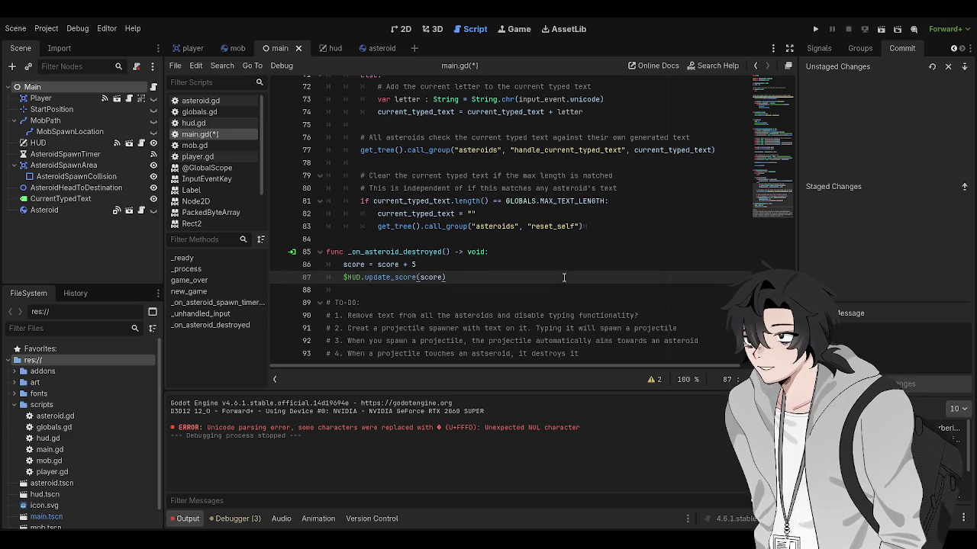
{"action": "key", "text": "Return"}
{"action": "key", "text": "Return"}
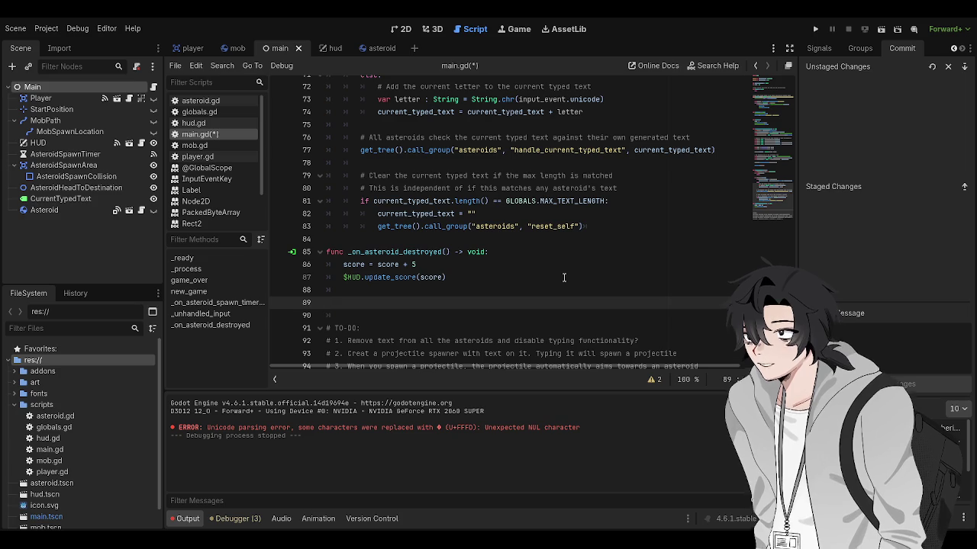
{"action": "type", "text": "func"}
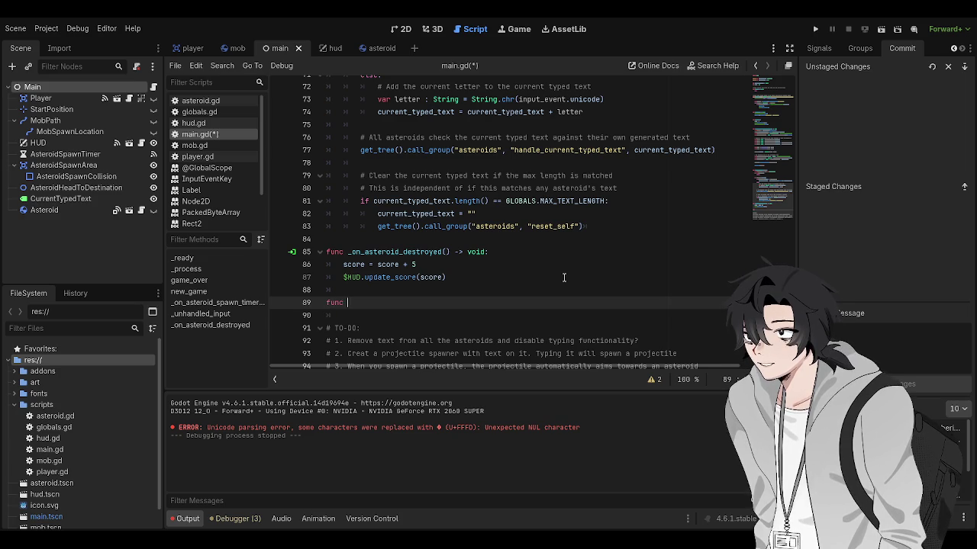
{"action": "key", "text": "BackSpace"}
{"action": "key", "text": "BackSpace"}
{"action": "key", "text": "BackSpace"}
Save main.gd with Ctrl+S
{"action": "scroll", "coordinate": [563, 278], "scroll_direction": "down", "scroll_amount": 1}
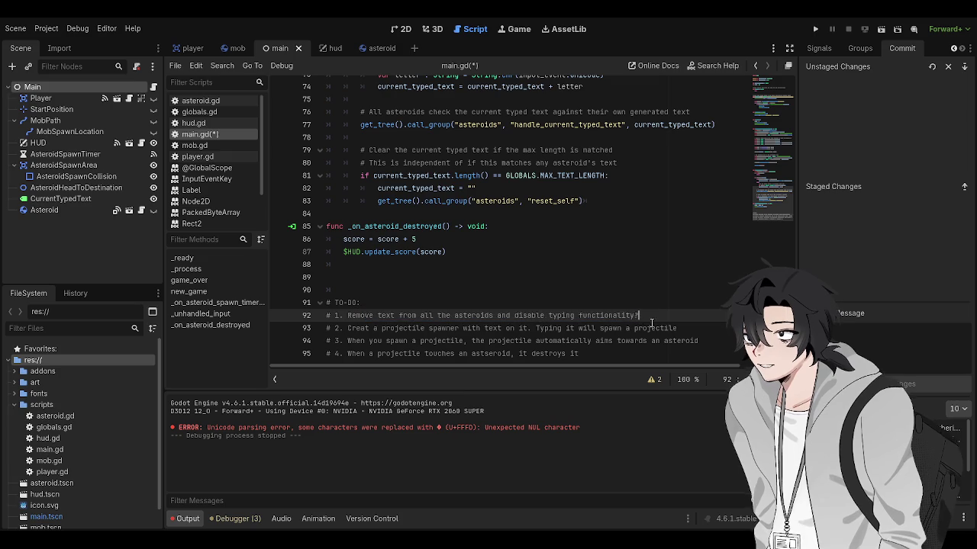
{"action": "scroll", "coordinate": [650, 246], "scroll_direction": "up", "scroll_amount": 3}
{"action": "scroll", "coordinate": [650, 246], "scroll_direction": "up", "scroll_amount": 8}
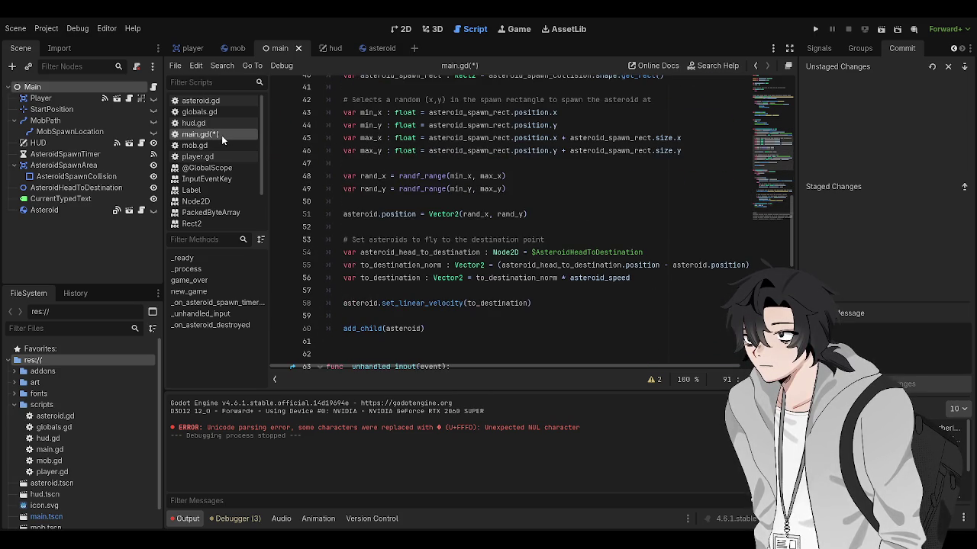
{"action": "scroll", "coordinate": [471, 191], "scroll_direction": "up", "scroll_amount": 7}
{"action": "left_click", "coordinate": [471, 150]}
{"action": "key", "text": "ctrl+s"}
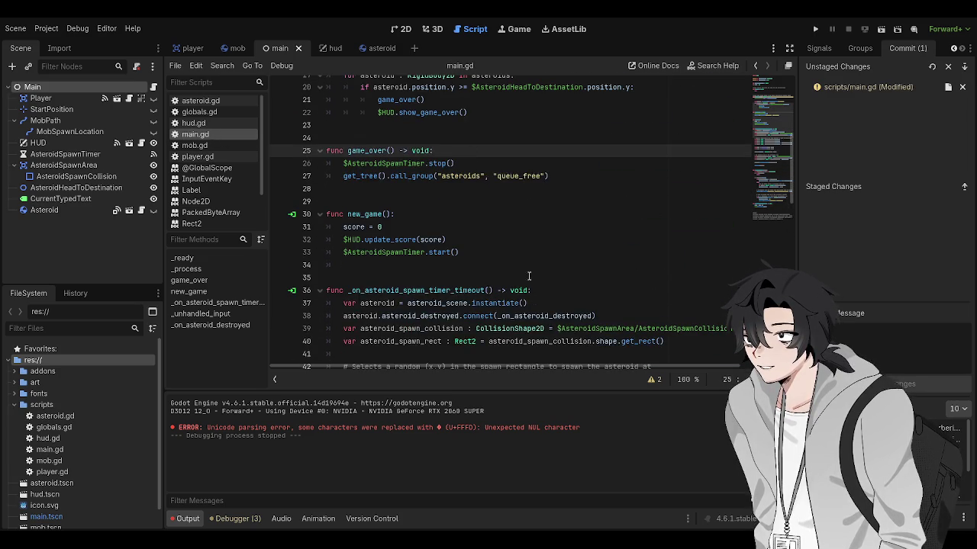
Review the asteroid spawn timer code in main.gd, then switch to asteroid.gd
{"action": "scroll", "coordinate": [519, 252], "scroll_direction": "up", "scroll_amount": 6}
{"action": "scroll", "coordinate": [531, 269], "scroll_direction": "down", "scroll_amount": 5}
{"action": "scroll", "coordinate": [531, 269], "scroll_direction": "down", "scroll_amount": 5}
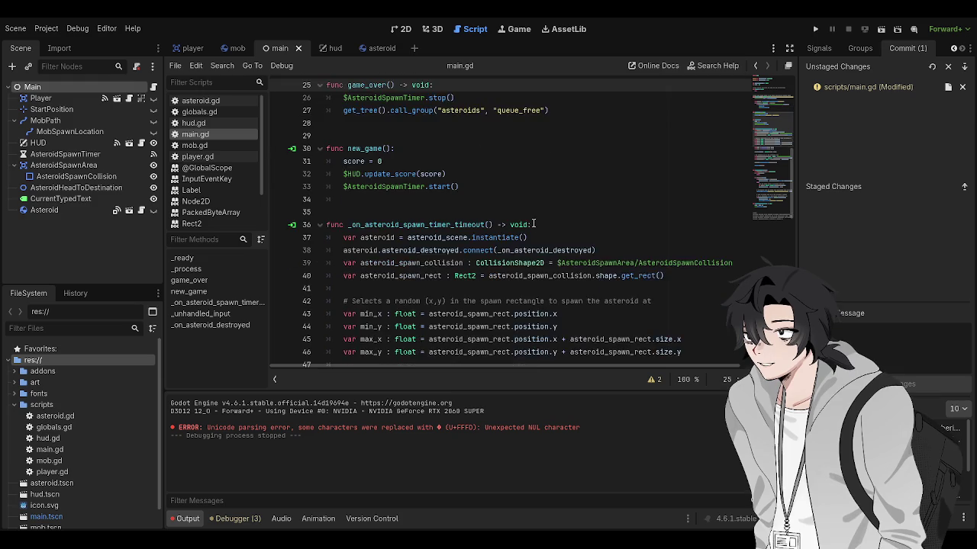
{"action": "scroll", "coordinate": [534, 252], "scroll_direction": "up", "scroll_amount": 3}
{"action": "scroll", "coordinate": [519, 248], "scroll_direction": "down", "scroll_amount": 2}
{"action": "left_click", "coordinate": [507, 246]}
{"action": "scroll", "coordinate": [511, 252], "scroll_direction": "down", "scroll_amount": 4}
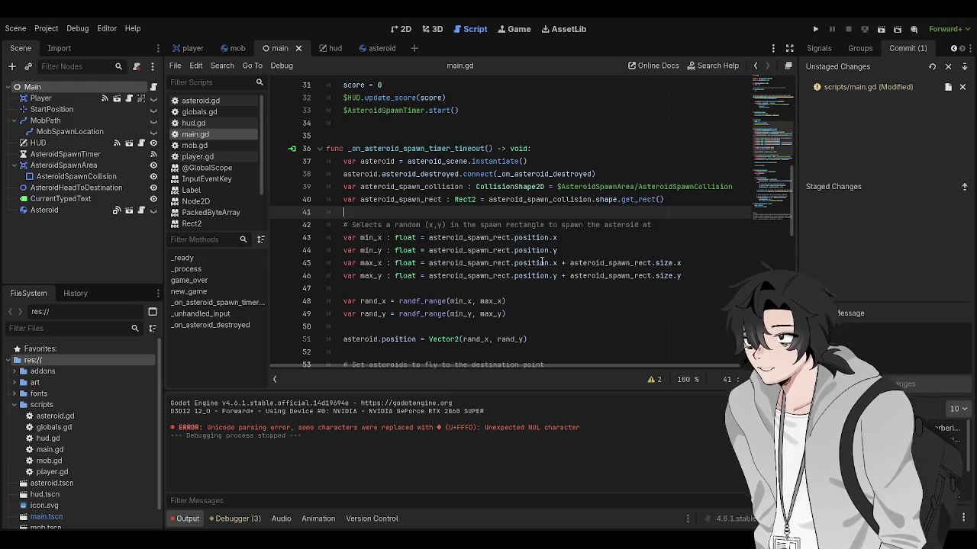
{"action": "left_click", "coordinate": [540, 264]}
{"action": "scroll", "coordinate": [527, 287], "scroll_direction": "up", "scroll_amount": 2}
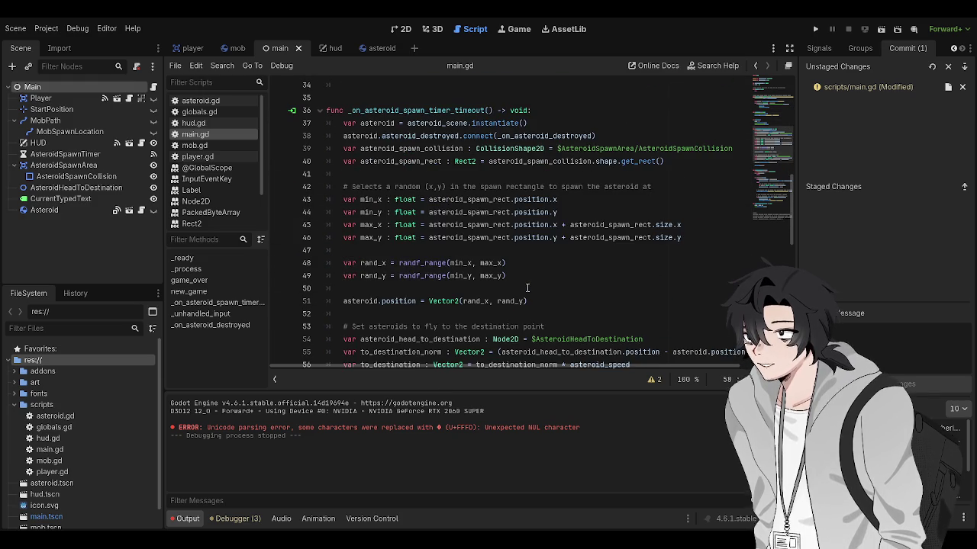
{"action": "left_click", "coordinate": [200, 101]}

--------------------

** TASK GOAL **
Reproduce each line from the records that contains the word "main".

** EXERCISE RESPONSE **
Save main.gd with Ctrl+S
Review the asteroid spawn timer code in main.gd, then switch to asteroid.gd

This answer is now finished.